World Patient Safety Day — 17 September 2022
Safe medication practices vital to ensure safety and wellbeing of older people
The Aged Care Commissioner is calling for patients, families, whānau, caregivers, communities, healthcare workers, and providers to show their commitment to safe medication practices for older people.
Carolyn Cooper is making this call in support of the World Health Organization (WHO) World Patient Safety Day (WPSD) on 17 September, created to inspire countries to prioritise patient safety in their healthcare systems.
Ms Cooper says the theme for this year is medication safety.
“Older people are significant users of high-risk medications. They are particularly vulnerable in situations where the transfer of important information relating to medication is undertaken, and this is vital to ensure continuity and quality of their care as they transition through the health system.
“Medications are widely used interventions in health care, and by highlighting medication safety in this year’s theme we highlight the importance of medication management systems.

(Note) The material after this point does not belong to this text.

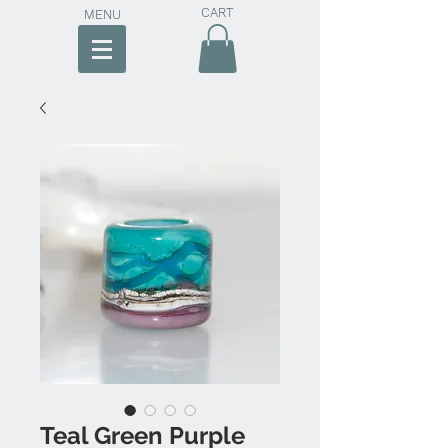
CART
MENU
Teal Green Purple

“Many medications have associated risks that need to be managed and mitigated with good medication management policy and staff training (education and awareness, and competence to administer and monitor), supported by best practice medication management systems,” says Ms Cooper.
The World Health Organization’s call for action to KNOW, CHECK, and ASK to ensure medication safety is simple. Before giving medication, healthcare workers and providers should KNOW the medication, CHECK for the right patient, medicine, route, dose, and time, and ASK the patient if they understand.
The Ngā Paerewa Health and Disability Services Standard provides the foundation for describing best practice and fostering continuous improvement in the quality of health and disability services. It sets out the rights of people and details responsibilities of service providers for safe outcomes, including ensuring people receive medicine in a safe and timely manner that complies with current legislative requirements and safe practice guidelines.
Two recent decisions published by the Health and Disability Commissioner (see Editor’s notes for details) highlight the importance of accurate forward planning by providers when admitting older people, and vigilance about making sure older people get their medications in a timely way.
Ms Cooper says it is critically important that aged residential care facilities have appropriate systems in place to ensure nursing staff administer all medications correctly, and for medication errors to be identified and followed up quickly.
“Older people, especially those in an aged residential care setting, frequently present with multiple co-morbidities and complex health conditions. Often they are not in a position to advocate for themselves or alert others to issues of concern, and they are reliant on the health professionals responsible for their immediate safety and wellbeing,” says Ms Cooper.
Education and promotion of the rights of older people when they receive health and disability services, and of providers’ responsibilities, are integral to drive safety improvements and ensure safe and quality health care.
“I welcome the initiative by WHO to use World Patient Safety Day this year to promote awareness of the need for medication safety and promote safer medication use. I am asking us all in the health system to answer the call to action to KNOW, CHECK, and ASK,” says Ms Cooper.
The Aged Care Commissioner, Carolyn Cooper is available for interviews. Please call the HDC communications team on 027 432 6709 if you are interested in scheduling an interview.
Case studies on published HDC decisions
Appropriate systems for correct staff management of critically important medications vital for patient safety
Forward planning and vigilance in medication management vital to ensure continuity and quality of care of older people
See more information about WHO World Patient Safety Day here.
See more information about Ngā Paerewa Health and Disability Services Standard here.
- The Health and Disability Commissioner (HDC) promotes and protects the rights of people using health and disability services as set out in the Code of Health and Disability Services Consumers' Rights (the Code). This includes resolving complaints in a fair and timely way.
- The Code applies to all health and disability services in Aotearoa New Zealand.
- All people have the right to make informed decisions and give informed consent about their treatment, and to receive an appropriate standard of care that meets their needs and upholds their dignity and mana.
For more information about HDC – www.hdc.org.nz
About the Aged Care Commissioner
- The Aged Care Commissioner sits under the Health and Disability Commissioner as a Deputy Commissioner, with many of the Commissioner’s functions delegated to the role.
- While the role sits in HDC, it will complement the work of other agencies who provide a broader focus on the wellbeing of all older people, such as the Ministry of Health, HealthCERT, the Office for Seniors, the Human Rights Commission, the Retirement Commissioner, and the Ombudsman.
Aged Care Commissioner’s responsibilities
- Ensure older people, their friends and whānau have confidence in the quality and safety of health and disability services.
- Provide strategic oversight and leadership, and encourage cross-agency collaboration to promote systemic change and drive improvements across the entire health and disability sector and be a recognisable figure for investigating complaints.
- Ensure aged-care services are provided in a consistent and culturally appropriate way for all New Zealanders, particularly our Māori and Pacific communities.
- Report on emerging issues and thematic improvements in the aged-care sector and for older people using the health system.
- Advocate for better services on behalf of older people and their whānau.
- Support the Government’s commitment to Te Tiriti o Waitangi.